Which rows below contain the string "Aphrodita", with case taken into account? Report each such row in full, copied without changes.
*** Opening Records for this exercise ***
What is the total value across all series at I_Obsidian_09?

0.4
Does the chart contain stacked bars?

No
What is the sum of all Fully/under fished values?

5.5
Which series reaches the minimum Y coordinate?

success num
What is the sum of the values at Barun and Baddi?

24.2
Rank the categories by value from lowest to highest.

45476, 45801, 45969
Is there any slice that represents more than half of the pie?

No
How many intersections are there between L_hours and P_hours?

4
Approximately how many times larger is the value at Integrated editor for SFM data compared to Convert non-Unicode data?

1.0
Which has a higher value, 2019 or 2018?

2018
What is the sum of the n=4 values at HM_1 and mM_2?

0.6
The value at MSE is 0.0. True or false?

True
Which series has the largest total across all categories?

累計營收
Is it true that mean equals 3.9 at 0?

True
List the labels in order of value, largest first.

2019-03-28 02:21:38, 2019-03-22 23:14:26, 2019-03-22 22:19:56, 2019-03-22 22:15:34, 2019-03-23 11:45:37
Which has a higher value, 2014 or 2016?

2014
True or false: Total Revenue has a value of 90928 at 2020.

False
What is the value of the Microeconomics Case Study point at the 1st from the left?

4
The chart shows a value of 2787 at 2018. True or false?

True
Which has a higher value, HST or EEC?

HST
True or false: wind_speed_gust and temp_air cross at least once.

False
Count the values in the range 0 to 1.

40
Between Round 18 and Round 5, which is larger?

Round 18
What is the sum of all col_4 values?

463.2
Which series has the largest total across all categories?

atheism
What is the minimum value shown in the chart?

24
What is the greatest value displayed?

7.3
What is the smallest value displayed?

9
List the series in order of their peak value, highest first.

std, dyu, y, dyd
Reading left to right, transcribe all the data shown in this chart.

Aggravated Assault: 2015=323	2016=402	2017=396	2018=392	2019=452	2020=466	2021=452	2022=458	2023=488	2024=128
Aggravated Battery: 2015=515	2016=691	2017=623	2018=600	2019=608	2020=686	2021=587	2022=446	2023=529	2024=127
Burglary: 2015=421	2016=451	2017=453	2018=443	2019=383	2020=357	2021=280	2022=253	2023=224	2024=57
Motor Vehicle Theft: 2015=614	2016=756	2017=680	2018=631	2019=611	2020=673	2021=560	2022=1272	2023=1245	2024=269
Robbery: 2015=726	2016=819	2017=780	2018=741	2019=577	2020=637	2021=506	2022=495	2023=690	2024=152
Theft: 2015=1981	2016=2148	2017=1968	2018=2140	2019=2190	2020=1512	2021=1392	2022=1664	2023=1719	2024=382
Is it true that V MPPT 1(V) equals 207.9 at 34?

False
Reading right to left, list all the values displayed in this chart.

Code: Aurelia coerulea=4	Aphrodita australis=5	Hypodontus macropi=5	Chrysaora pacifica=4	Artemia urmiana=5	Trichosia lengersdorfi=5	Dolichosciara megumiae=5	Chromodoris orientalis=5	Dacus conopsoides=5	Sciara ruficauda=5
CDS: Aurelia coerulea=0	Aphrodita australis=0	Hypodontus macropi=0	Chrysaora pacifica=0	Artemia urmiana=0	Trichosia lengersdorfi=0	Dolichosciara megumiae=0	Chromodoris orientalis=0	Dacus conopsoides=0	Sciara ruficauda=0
*** Closing Records for this exercise ***
#### [Output of the exercise]
Code: Aurelia coerulea=4	Aphrodita australis=5	Hypodontus macropi=5	Chrysaora pacifica=4	Artemia urmiana=5	Trichosia lengersdorfi=5	Dolichosciara megumiae=5	Chromodoris orientalis=5	Dacus conopsoides=5	Sciara ruficauda=5
CDS: Aurelia coerulea=0	Aphrodita australis=0	Hypodontus macropi=0	Chrysaora pacifica=0	Artemia urmiana=0	Trichosia lengersdorfi=0	Dolichosciara megumiae=0	Chromodoris orientalis=0	Dacus conopsoides=0	Sciara ruficauda=0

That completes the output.